- **WHAT IS NEEDED**
Which lines in the items below contain the word "право"? Report each one in full, counting a match only when the capitalization is the same.

- **Dataset entries**
*** Block opens ***
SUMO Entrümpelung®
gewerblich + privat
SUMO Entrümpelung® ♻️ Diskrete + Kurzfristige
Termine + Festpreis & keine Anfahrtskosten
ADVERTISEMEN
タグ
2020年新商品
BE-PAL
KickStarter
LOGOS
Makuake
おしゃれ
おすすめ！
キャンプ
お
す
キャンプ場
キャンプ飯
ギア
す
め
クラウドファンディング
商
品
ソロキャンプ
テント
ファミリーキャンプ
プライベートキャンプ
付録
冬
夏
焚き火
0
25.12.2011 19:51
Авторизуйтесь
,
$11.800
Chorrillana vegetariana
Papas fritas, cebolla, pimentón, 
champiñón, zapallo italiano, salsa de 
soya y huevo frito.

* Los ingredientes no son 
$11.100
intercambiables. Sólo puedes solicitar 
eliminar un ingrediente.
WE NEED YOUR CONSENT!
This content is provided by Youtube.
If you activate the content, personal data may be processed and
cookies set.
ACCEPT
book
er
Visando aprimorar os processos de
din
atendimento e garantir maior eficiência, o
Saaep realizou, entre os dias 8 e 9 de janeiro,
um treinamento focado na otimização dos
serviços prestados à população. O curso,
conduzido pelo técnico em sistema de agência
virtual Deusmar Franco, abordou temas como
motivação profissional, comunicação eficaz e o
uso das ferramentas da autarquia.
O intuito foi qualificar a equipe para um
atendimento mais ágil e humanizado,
*** Block closes ***
*** Block opens ***
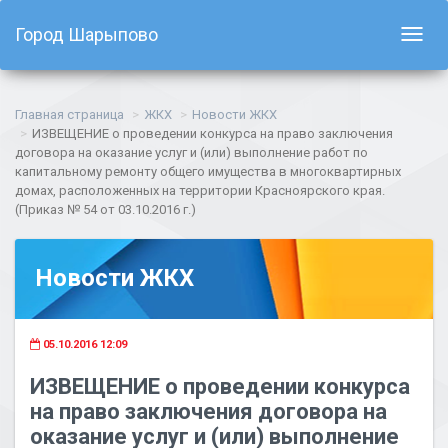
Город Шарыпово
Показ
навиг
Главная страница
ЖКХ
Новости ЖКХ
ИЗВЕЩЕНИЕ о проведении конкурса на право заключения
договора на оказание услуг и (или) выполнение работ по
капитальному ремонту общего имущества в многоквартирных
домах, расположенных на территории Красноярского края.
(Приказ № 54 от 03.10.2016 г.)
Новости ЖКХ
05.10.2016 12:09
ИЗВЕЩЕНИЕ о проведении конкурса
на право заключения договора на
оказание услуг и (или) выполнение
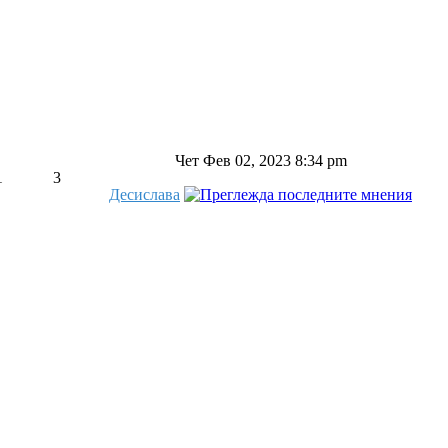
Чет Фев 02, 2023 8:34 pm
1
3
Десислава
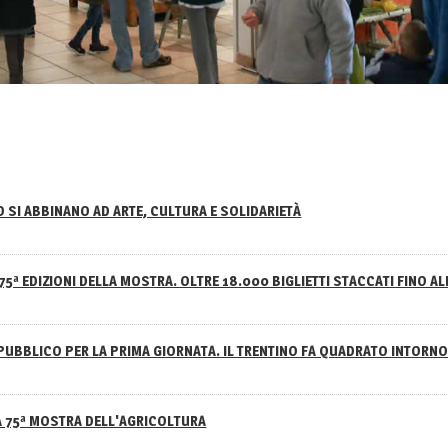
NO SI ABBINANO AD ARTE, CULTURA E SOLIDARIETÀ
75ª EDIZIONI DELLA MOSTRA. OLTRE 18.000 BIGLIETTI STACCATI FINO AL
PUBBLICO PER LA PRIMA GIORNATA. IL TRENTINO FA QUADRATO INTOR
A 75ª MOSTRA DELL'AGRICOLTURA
*** Block closes ***
- **WRITTEN SOLUTION**
ИЗВЕЩЕНИЕ о проведении конкурса на право заключения
на право заключения договора на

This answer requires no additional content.